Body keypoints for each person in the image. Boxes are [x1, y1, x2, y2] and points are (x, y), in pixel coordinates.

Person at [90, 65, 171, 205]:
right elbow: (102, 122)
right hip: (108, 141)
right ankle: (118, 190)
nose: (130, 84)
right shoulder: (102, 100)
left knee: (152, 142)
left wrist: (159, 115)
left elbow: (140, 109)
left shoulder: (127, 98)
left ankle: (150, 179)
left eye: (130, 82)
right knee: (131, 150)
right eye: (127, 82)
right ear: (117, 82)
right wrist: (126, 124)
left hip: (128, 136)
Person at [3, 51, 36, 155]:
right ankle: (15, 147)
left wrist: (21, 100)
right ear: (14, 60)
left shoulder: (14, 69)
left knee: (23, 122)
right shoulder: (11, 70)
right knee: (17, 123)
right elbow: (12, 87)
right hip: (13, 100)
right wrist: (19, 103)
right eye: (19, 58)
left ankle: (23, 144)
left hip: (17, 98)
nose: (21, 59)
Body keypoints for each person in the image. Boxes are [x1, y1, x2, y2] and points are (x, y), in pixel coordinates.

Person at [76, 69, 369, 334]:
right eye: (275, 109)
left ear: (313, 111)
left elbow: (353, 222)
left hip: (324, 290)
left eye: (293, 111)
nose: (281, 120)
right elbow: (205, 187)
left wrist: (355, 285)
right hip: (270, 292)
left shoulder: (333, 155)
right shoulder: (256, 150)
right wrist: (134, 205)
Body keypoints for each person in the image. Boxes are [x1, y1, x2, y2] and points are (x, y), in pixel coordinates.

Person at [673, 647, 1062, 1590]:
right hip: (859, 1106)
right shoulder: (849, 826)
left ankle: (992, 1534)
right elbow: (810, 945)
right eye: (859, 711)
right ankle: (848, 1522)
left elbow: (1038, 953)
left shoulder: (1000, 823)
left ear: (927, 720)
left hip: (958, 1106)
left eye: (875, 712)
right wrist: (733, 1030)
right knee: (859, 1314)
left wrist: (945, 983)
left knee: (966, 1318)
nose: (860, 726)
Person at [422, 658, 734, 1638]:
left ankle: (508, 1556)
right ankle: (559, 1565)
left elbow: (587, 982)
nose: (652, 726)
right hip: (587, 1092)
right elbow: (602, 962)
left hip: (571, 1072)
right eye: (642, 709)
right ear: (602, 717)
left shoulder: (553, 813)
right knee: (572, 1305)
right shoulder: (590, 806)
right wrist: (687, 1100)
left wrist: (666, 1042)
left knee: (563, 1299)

### Task to carry out
Begin at the first line of the material above. Transcribe each line exactly, ending with the line that contains "right elbow: (602, 962)".

### Finished task
Body keypoints for each person in the image. Boxes are [x1, y1, x2, y2] and points are (x, y), in pixel coordinates.

Person at [90, 65, 171, 205]:
right elbow: (102, 122)
right hip: (108, 141)
right ankle: (118, 190)
nose: (130, 84)
right shoulder: (102, 100)
left knee: (152, 142)
left wrist: (159, 115)
left elbow: (140, 109)
left shoulder: (127, 98)
left ankle: (150, 179)
left eye: (130, 82)
right knee: (131, 150)
right eye: (127, 82)
right ear: (117, 82)
right wrist: (126, 124)
left hip: (128, 136)
Person at [3, 51, 36, 155]:
right ankle: (15, 147)
left wrist: (21, 100)
right ear: (14, 60)
left shoulder: (14, 69)
left knee: (23, 122)
right shoulder: (11, 70)
right knee: (17, 123)
right elbow: (12, 87)
right hip: (13, 100)
right wrist: (19, 103)
right eye: (19, 58)
left ankle: (23, 144)
left hip: (17, 98)
nose: (21, 59)
Body keypoints for each person in the image. Boxes are [x1, y1, x2, y2] and points are (x, y), in pixel coordinates.

Person at [76, 69, 369, 334]:
right eye: (275, 109)
left ear: (313, 111)
left elbow: (353, 222)
left hip: (324, 290)
left eye: (293, 111)
nose: (281, 120)
right elbow: (205, 187)
left wrist: (355, 285)
right hip: (270, 292)
left shoulder: (333, 155)
right shoulder: (256, 150)
right wrist: (134, 205)
Body keypoints for each person in the image. Boxes are [x1, y1, x2, y2] and points are (x, y), in pixel coordinates.

Person at [673, 647, 1062, 1590]:
right hip: (859, 1106)
right shoulder: (849, 826)
left ankle: (992, 1534)
right elbow: (810, 945)
right eye: (859, 711)
right ankle: (848, 1522)
left elbow: (1038, 953)
left shoulder: (1000, 823)
left ear: (927, 720)
left hip: (958, 1106)
left eye: (875, 712)
right wrist: (733, 1030)
right knee: (859, 1314)
left wrist: (945, 983)
left knee: (966, 1318)
nose: (860, 726)
Person at [422, 658, 734, 1638]:
left ankle: (508, 1556)
right ankle: (559, 1565)
left elbow: (587, 982)
nose: (652, 726)
right hip: (587, 1092)
right elbow: (602, 962)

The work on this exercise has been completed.